Our flight to Mexico was scheduled to leave early on the morning of January 2; we would drive to Cleveland on the afternoon of New Year’s Day to stay in a hotel near the airport. I had packed on New Year’s Eve. That meant I had the entire morning of New Year’s Day to sew one more top for Playa Maroma.
I dug into the stash and grabbed a poly knit I had picked up several years ago at Fabrix in San Francisco. It was not a “me” print, although I’m not sure the real “me” print exists. I’m ambivalent with prints. But it would easily slip on over a pair of black leggings and take me to one of the restaurants at the resort.
I had been wanting to make Butterick 5954 for myself for years. I had made it four years ago in a luscious purple velvet print for my younger grandchild. The pattern had sat in plain view ever since then, and everytime I got in the mood to make a new top for myself, I’d eye it and ask, “Now?” And “now” finally arrived.
Here’s my review:
Pattern Description: MISSES TUNIC: Close-fitting and flared, pullover tunic has front variations, shaped hemline and narrow hem. Wrong side shows on back hemline. C and D: collar.
Designed for lightweight Two-way Stretch Knits. I chose View A, with the short sleeves from View C. I’m normally not a short-sleeve gal, but I loved these sleeves and will use them again.
Pattern Sizing: Combinations: Y(XSmall-Small-Medium), ZZ(Large-XLarge-XXLarge) After adding 2″ to the length of the front and back, I cut a Large.

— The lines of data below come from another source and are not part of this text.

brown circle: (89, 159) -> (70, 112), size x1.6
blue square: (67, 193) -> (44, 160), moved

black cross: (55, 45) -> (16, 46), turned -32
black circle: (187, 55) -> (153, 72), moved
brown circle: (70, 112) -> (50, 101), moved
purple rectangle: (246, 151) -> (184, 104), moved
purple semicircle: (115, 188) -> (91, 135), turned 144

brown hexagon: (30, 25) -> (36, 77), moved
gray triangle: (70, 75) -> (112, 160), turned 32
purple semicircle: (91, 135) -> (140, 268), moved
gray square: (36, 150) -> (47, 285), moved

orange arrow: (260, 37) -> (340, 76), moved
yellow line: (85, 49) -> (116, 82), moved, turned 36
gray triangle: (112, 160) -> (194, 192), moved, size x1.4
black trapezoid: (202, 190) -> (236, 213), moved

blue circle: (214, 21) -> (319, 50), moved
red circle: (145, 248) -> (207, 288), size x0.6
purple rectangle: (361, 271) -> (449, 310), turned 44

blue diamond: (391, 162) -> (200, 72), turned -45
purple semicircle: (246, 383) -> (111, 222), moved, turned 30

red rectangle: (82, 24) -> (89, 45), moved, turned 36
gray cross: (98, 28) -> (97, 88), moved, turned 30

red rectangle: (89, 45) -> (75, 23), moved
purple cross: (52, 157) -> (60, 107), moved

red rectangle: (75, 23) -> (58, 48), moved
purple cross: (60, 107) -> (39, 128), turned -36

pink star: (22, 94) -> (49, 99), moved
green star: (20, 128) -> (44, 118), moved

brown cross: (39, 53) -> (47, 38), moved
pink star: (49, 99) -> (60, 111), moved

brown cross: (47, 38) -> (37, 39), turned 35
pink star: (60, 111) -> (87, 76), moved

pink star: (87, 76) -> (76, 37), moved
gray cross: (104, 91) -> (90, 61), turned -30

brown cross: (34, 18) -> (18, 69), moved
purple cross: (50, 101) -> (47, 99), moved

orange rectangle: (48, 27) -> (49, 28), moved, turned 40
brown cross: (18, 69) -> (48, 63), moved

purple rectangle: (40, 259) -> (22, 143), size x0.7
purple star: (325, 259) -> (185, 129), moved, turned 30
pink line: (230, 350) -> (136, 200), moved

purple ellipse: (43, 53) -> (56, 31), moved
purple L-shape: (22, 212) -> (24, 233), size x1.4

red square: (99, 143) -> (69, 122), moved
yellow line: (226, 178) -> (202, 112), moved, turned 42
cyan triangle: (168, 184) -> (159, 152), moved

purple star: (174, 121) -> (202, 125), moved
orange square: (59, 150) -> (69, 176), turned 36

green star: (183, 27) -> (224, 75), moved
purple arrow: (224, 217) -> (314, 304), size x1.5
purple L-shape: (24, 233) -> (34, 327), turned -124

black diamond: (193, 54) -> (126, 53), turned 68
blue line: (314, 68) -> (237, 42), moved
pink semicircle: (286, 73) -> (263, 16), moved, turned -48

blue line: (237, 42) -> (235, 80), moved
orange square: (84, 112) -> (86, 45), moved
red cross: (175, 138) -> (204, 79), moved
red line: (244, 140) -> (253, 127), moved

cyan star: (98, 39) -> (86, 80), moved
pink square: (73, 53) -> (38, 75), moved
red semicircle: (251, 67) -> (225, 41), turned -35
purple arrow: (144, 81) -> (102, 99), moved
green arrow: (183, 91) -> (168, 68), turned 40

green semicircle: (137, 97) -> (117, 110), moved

Did it look like the photo/drawing on the pattern envelope once you were done sewing with it? Y
Were the instructions easy to follow? I hardly used them.
What did you particularly like or dislike about the pattern? Liked everything. Disliked nothing!
Fabric Used: Some random poly print from Fabrix in San Francisco.
Pattern alterations or any design changes you made: I always add 2″ to the length on Butterick patterns. I’m 5’8″ and have a long torso.
As I haven’t blogged a top like this in a while, I’ll remind you that I always use a tricot interfacing cut the depth of the hems. Fuse it to the fabric edge, then fold and press for a clean hemline. Sew the side and underarm seams, then double-needle stitch the hems with wooly nylon in the bobbin. Love this method, that I learned from Marcy Tilton. No sloppy hems in my closet!! ☺ And I always interface the back shoulder seam allowance with a ½” or ⅝” strip of tricot interfacing to stabilize that seam.
See Liz’s comment and my response below. I couldn’t make the hyperlinks work in the comment, so here are resources for fusible tricot interfacing:
Pam Erny’s shop (Just noticed Pam’s site says the tricot will be restocked mid-February 2018.)
NY Fashion Center Fabrics
Would you sew it again? Would you recommend it to others? Yes and Yes.
Conclusion: Need a quick and easy make? This is it!!!